De acordo com dados da OMS, 5,8% da população brasileira sofre com a doença, colocando o Brasil como o segundo país das Américas com maior número de pessoas depressivas, atrás apenas dos Estados Unidos, com 5,9%. Isso equivale a cerca de 12,2 milhões de Paulas e Felipes no Brasil. Nos casos de ansiedade ficamos em primeiro lugar. “Os motivos podem ser diversos e necessitam de uma análise detalhada de cada caso, pode ter um gatilho, um fato que gerou um grande sofrimento, como também podem haver aspectos genéticos, relacionados à hereditariedade”, conclui Wellington.

Evitando o suicídio

Estudos mostram que pessoas diagnosticadas com depressão são mais suscetíveis a apresentar pensamentos suicidas ou até mesmo concretizar o ato. “Eu nunca tive muito acesso sobre esse assunto. Eu ficava assustada, na época que descobri a gente não tinha tantas informações como hoje, por isso tive muita dificuldade pra entender [o diagnóstico]. Tudo começou a se agravar de uma maneira que eu já tinha chegado ao meu limite”, Paula relata, sobre os pensamentos de tirar a própria vida.

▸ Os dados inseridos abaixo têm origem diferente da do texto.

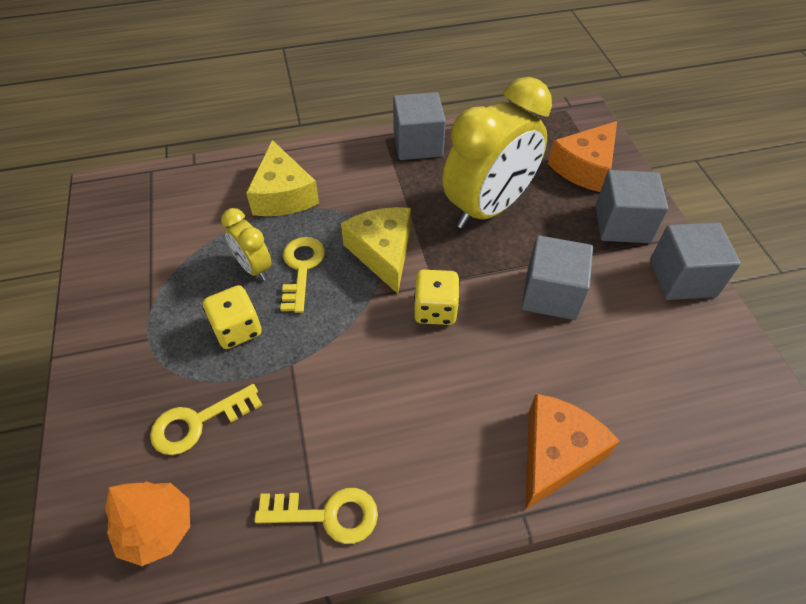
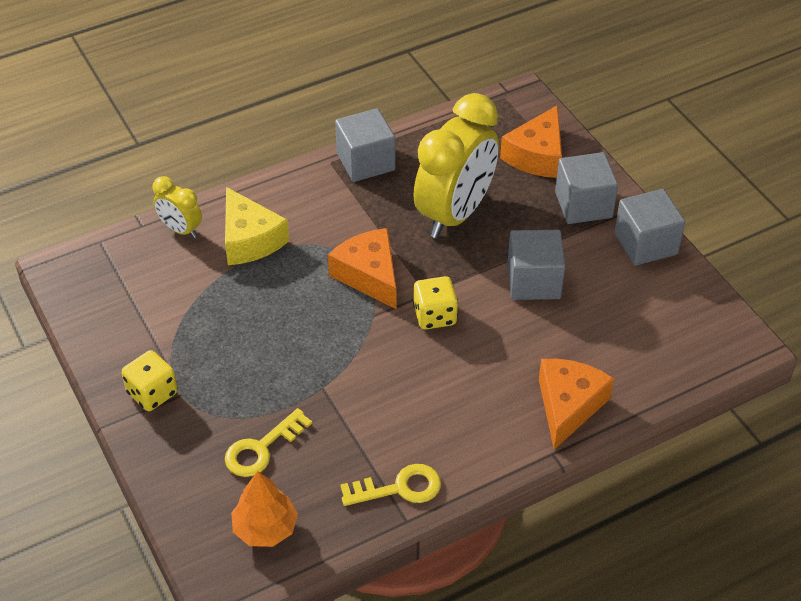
camera: 15 degrees left, 5 degrees down
(237, 329) = (261, 369): yellow dice -> yellow dice (152, 393)
(254, 267) = (252, 313): yellow clock -> yellow clock (180, 229)
(301, 269) = (298, 305): yellow key -> none
(382, 253) = (369, 275): yellow cheese -> orange cheese

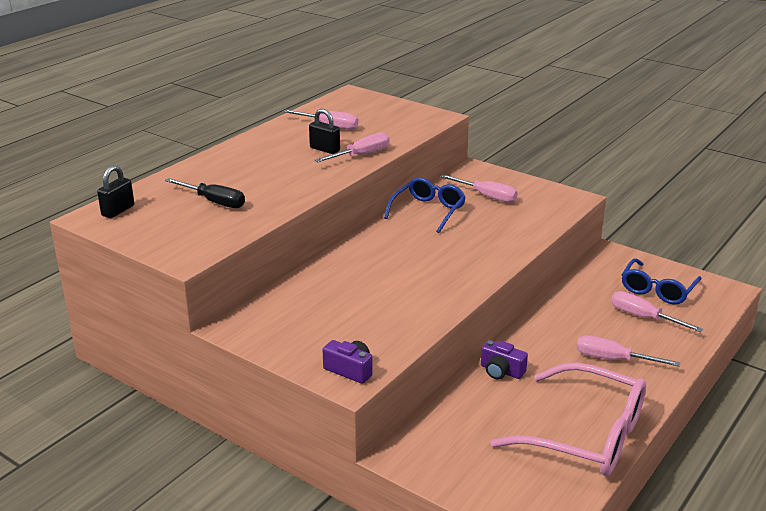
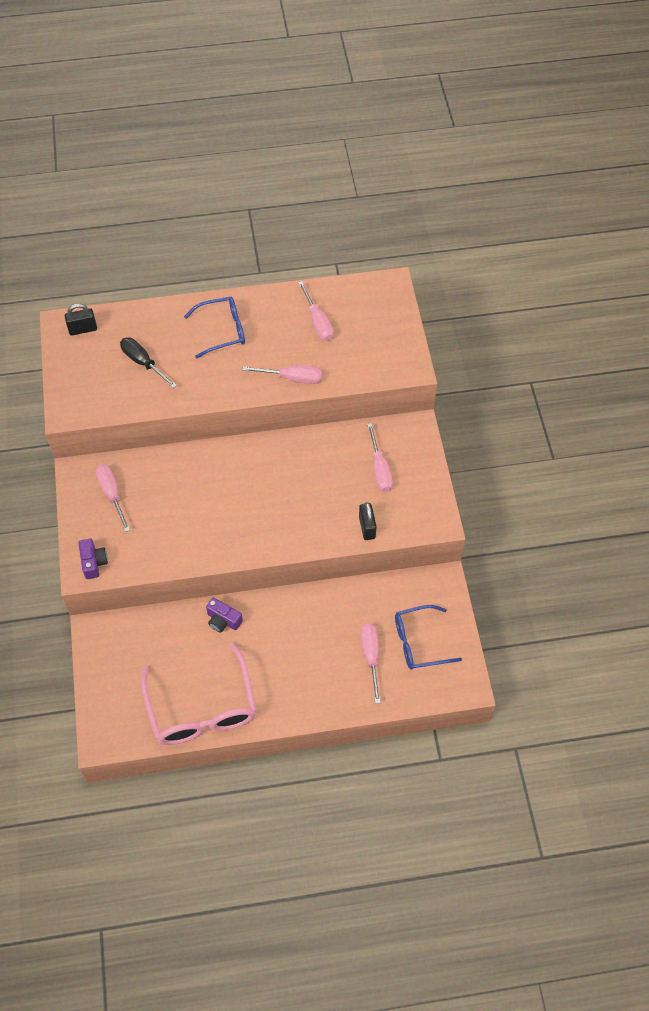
camera: 45 degrees right, 30 degrees up
(214, 202) = (143, 362): black screwdriver -> black screwdriver turned 150 degrees clockwise
(325, 149) = (278, 351): black padlock -> black padlock (367, 527)
(428, 211) = (318, 453): blue glasses -> blue glasses (222, 331)
(501, 371) = (223, 620): purple camera -> purple camera turned 45 degrees counterclockwise
(613, 359) = (299, 671): pink screwdriver -> pink screwdriver (112, 494)

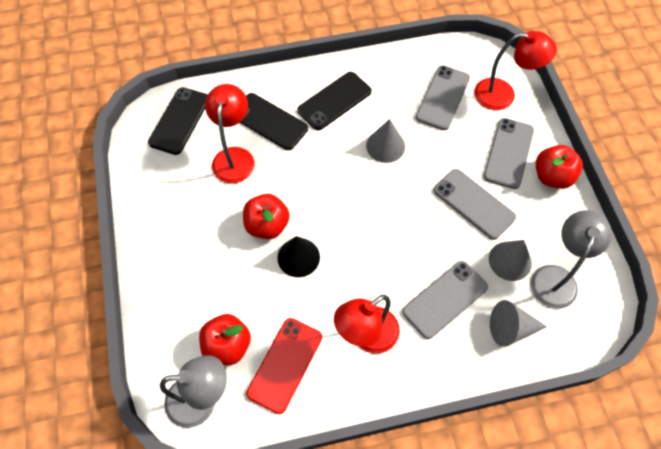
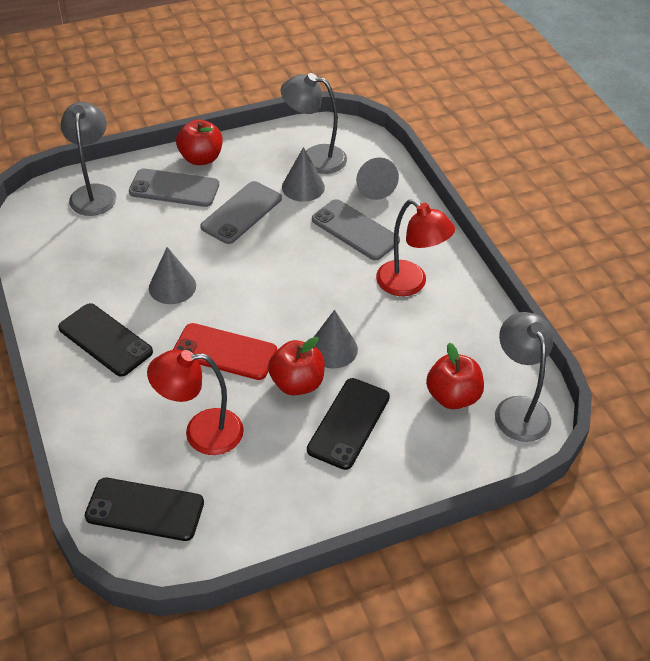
camera: 100 degrees left, 15 degrees down
(269, 122) = (141, 403): black phone -> black phone (349, 423)
(285, 365) = (458, 344): red phone -> red phone (225, 352)
(298, 257) = (333, 349): black cone -> grey cone
(443, 97) = (98, 241): grey phone -> none
(503, 95) = (94, 193): red lamp -> grey lamp

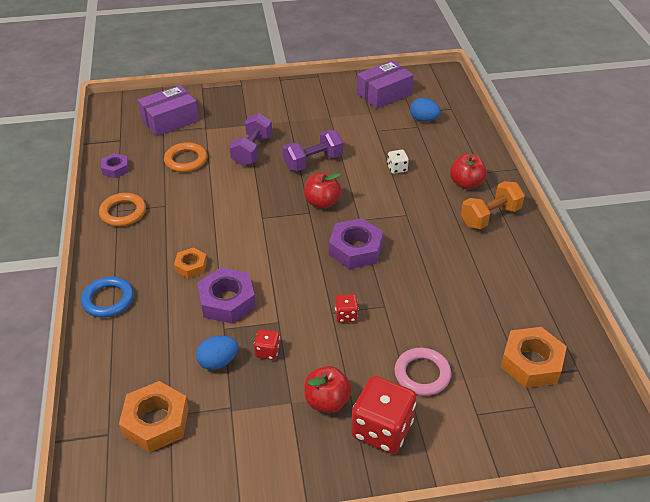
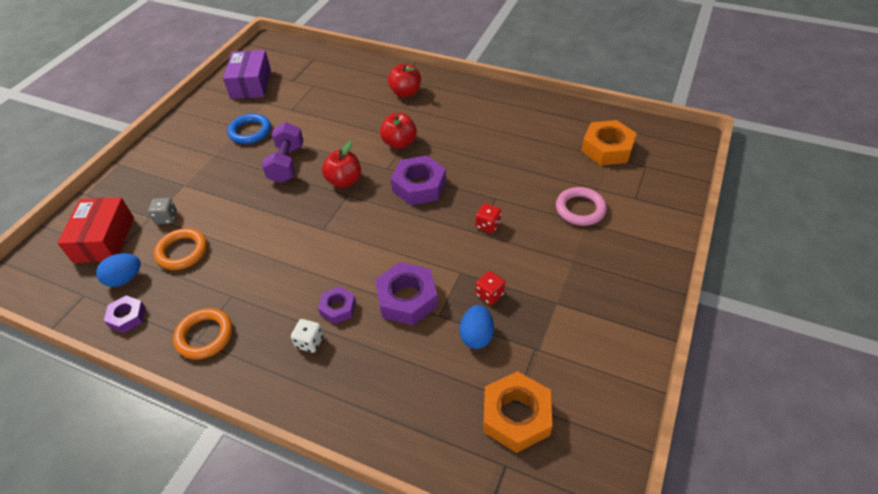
camera: 55 degrees left, 5 degrees up
(108, 300) = (324, 398): blue ring -> blue ring (250, 132)
(170, 120) = (104, 239): purple box -> red box
(191, 266) = (338, 308): orange nut -> purple nut
(210, 135) = (166, 218): none -> grey dice
(252, 150) = (225, 197): purple dumbbell -> none
(327, 401) = (570, 278): red apple -> red apple (399, 143)
(382, 429) = (619, 257): red dice -> none
(397, 168) = (350, 119): white dice -> white dice (309, 342)
(423, 119) = (309, 78): blue egg -> blue egg (125, 279)
(490, 216) = (452, 98): orange dumbbell -> none

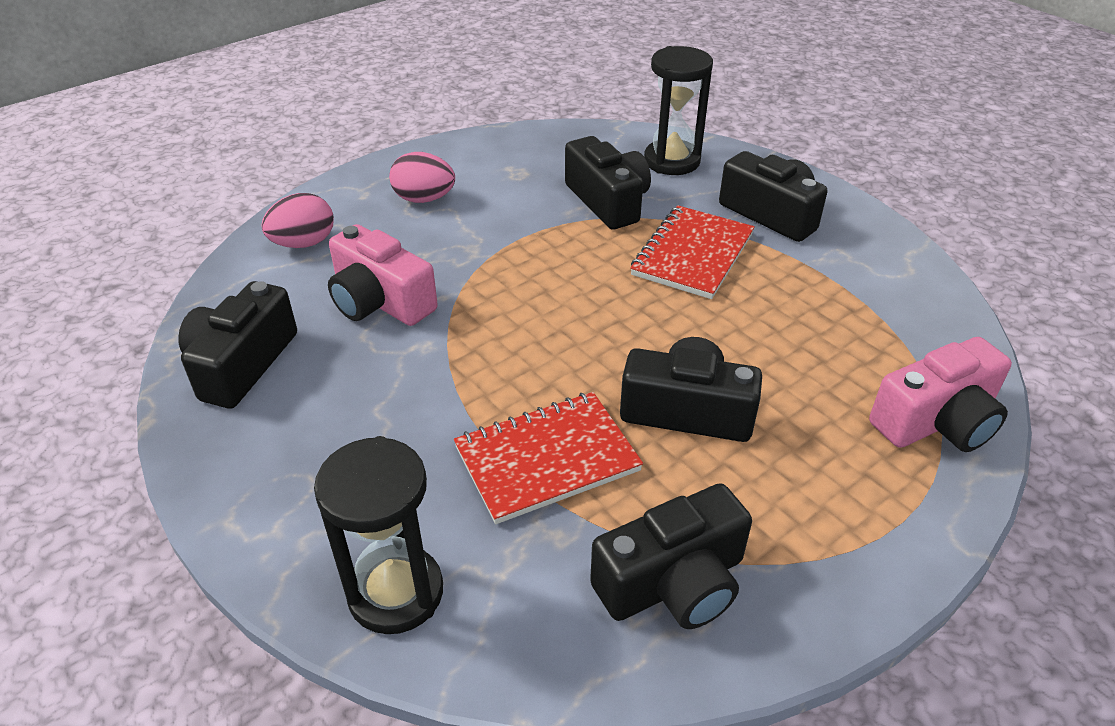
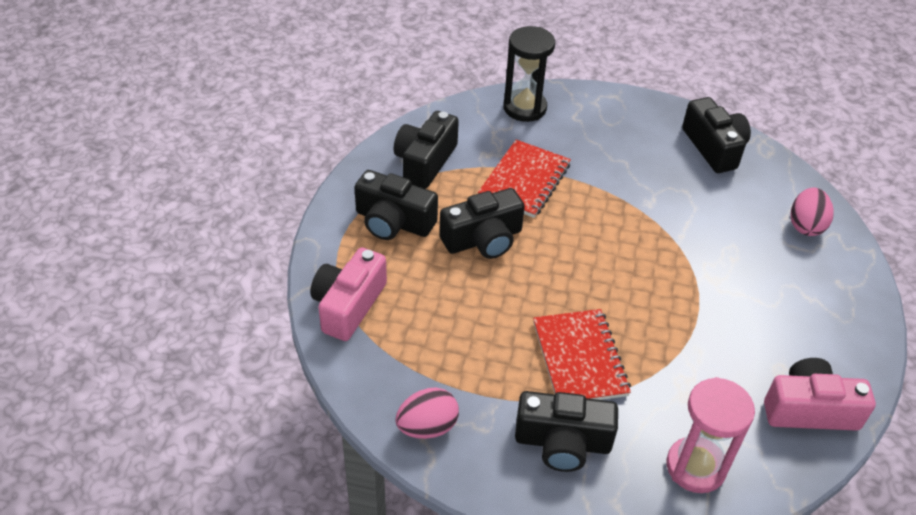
camera: 140 degrees right, 5 degrees up
(380, 301) = (707, 214): pink camera -> pink camera (809, 409)
(424, 199) = (800, 303): pink egg -> pink egg (427, 427)
(608, 201) = (687, 380): black camera -> black camera (393, 222)
(672, 161) = (695, 467): black hourglass -> pink hourglass

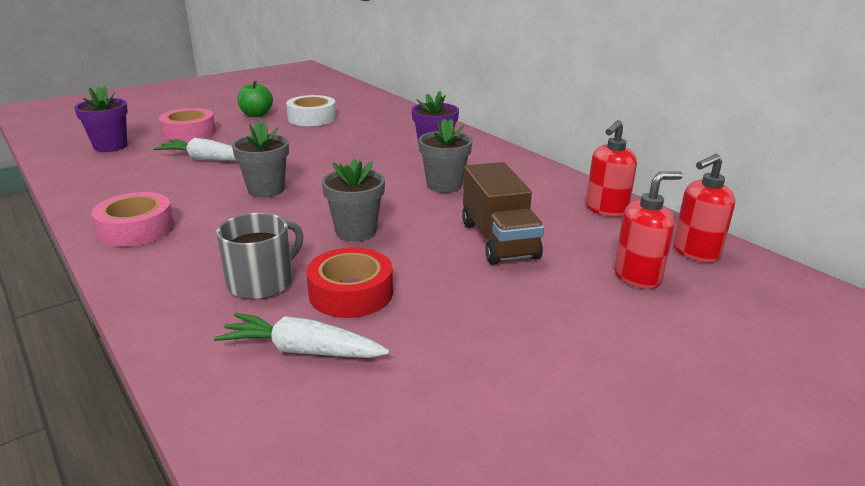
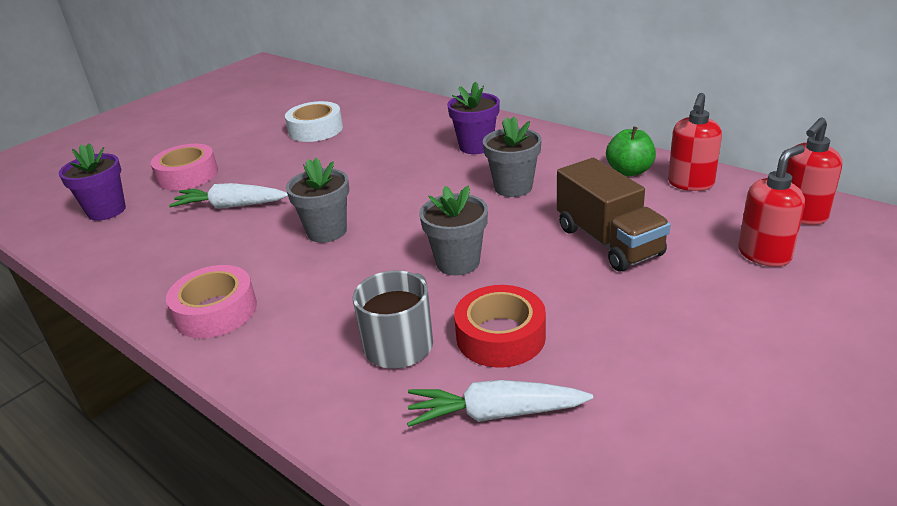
camera: 10 degrees left, 5 degrees up
(256, 115) = (249, 137): green apple -> green apple (629, 171)

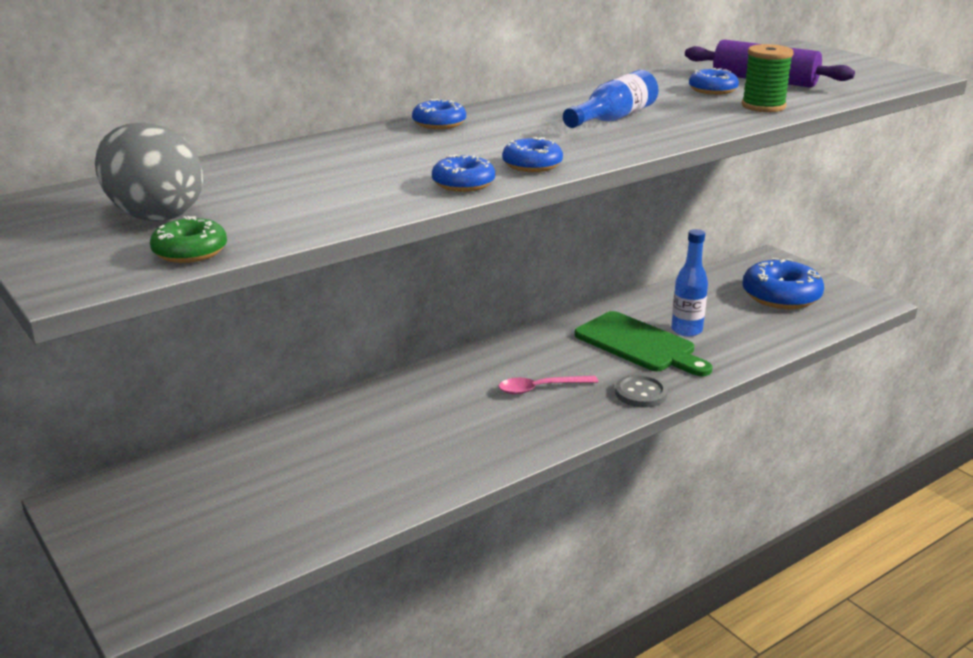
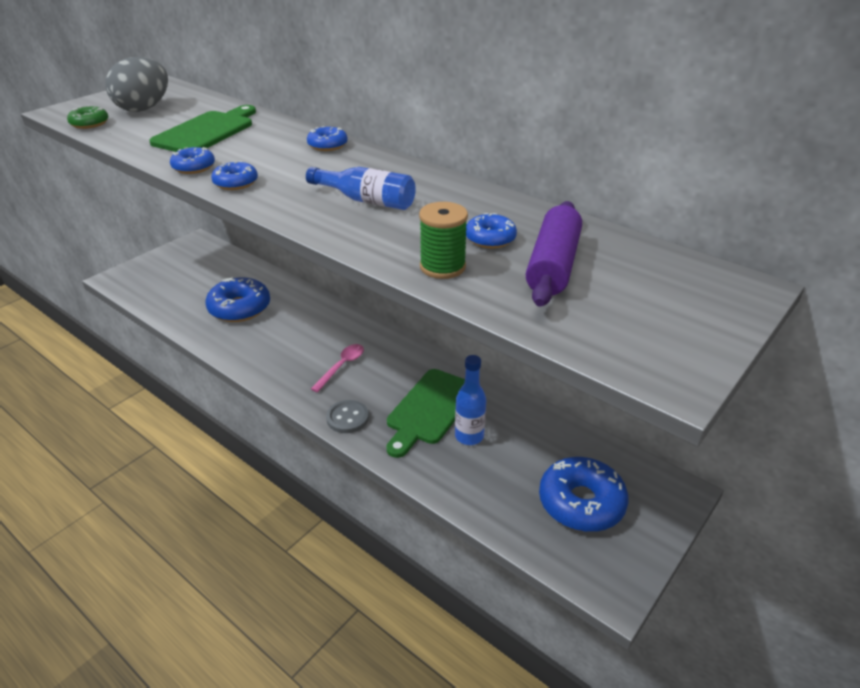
camera: 75 degrees right, 10 degrees up
(324, 177) = (206, 131): none -> green cutting board
(352, 460) = (239, 308): none -> blue donut
(540, 388) = (342, 366): pink spoon -> pink spoon turned 60 degrees clockwise

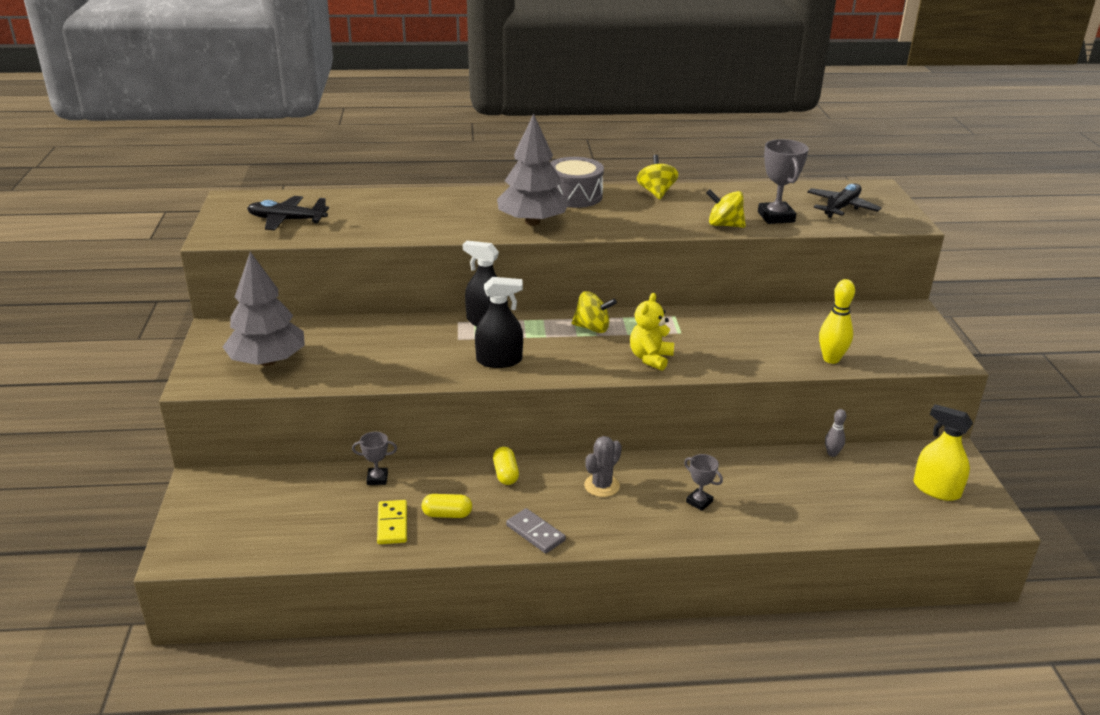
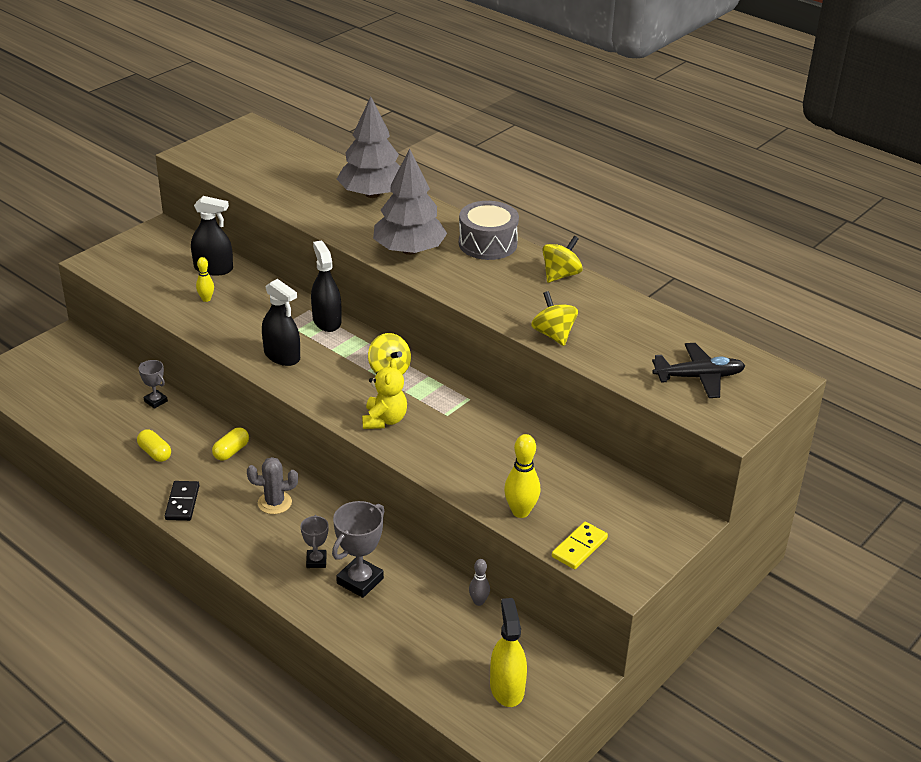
camera: 45 degrees right, 5 degrees up
(267, 361) = (151, 270): grey tree -> grey tree (372, 194)
(286, 220) = (253, 162): black plane -> none
(324, 333) = (213, 268): none -> black spray bottle
(360, 356) = (206, 299): none -> yellow bowling pin
(392, 524) = (117, 437): yellow domino -> yellow domino (579, 547)
(535, 533) = (182, 503): grey domino -> black domino
(650, 358) = (384, 420): yellow teddy bear -> yellow teddy bear turned 120 degrees clockwise
(776, 217) = (615, 352): grey trophy -> grey trophy (360, 581)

Felipe também conta como se sentia nesses momentos. “As primeiras crises eram simples, só era umas vontades, normalmente de às vezes sumir, um desejo de ficar isolado. No início da minha depressão real eu tive várias crises e tentativas, foram duas em um dia. Nesse dia a médica alertou minha mãe que eu deveria procurar um psicólogo. As crises eram muito fortes, eu queria sair correndo de dentro de casa, subir o morro e queria sair nem que fosse forçado. Era muito forte, que às vezes eu perdia até mesmo o controle de mim”. 

Assim como Paula e Felipe, esses pacientes necessitam de atenção e amparo, por isso Wellington Santos reafirma a importância do acompanhamento para evitar que a evolução da depressão leve ao suicídio. “Se faz necessário uma rede de apoio de amigos, familiares e a ajuda profissional especializada com psicólogo, psiquiatra e outras especialidades quando for o caso”. 

Caso o ato seja concretizado, o apoio à família é imprescindível. “A elaboração do luto por suicídio sempre é mais doloroso devido o modo como a morte ocorreu afetando toda família e amigos, e em alguns casos há a necessidade de ajuda profissional para superar as fases do luto, que são a negação, raiva, negociação, depressão e aceitação até a pessoa voltar a sua condição de vida plena não esquecendo o ocorrido, mas aprendendo a viver sem a pessoa. É importante nos casos de suicídio entendermos que a pessoa não queria deixar de viver mas sim acabar com a dor psíquica que estava lhe causando dor e sofrimento”, enfatiza o especialista. 

O Sistema de Informação sobre Mortalidade (SIM), em levantamento feito de 2010 à 2017, mostra que a média brasileira é de 5,6 mortes por suicídio a cada 100 mil habitantes. O Piauí apresenta quase o dobro desta taxa, atingindo uma média de 10 mortes. Em 2019, a taxa de suicídios a cada 100 mil habitantes aumentou 7% no Brasil, ao contrário do índice mundial, que caiu 9,8%, segundo dados da Organização Mundial da Saúde (OMS). Os dados mostram ainda um longo caminho no enfrentamento a esse problema de saúde pública.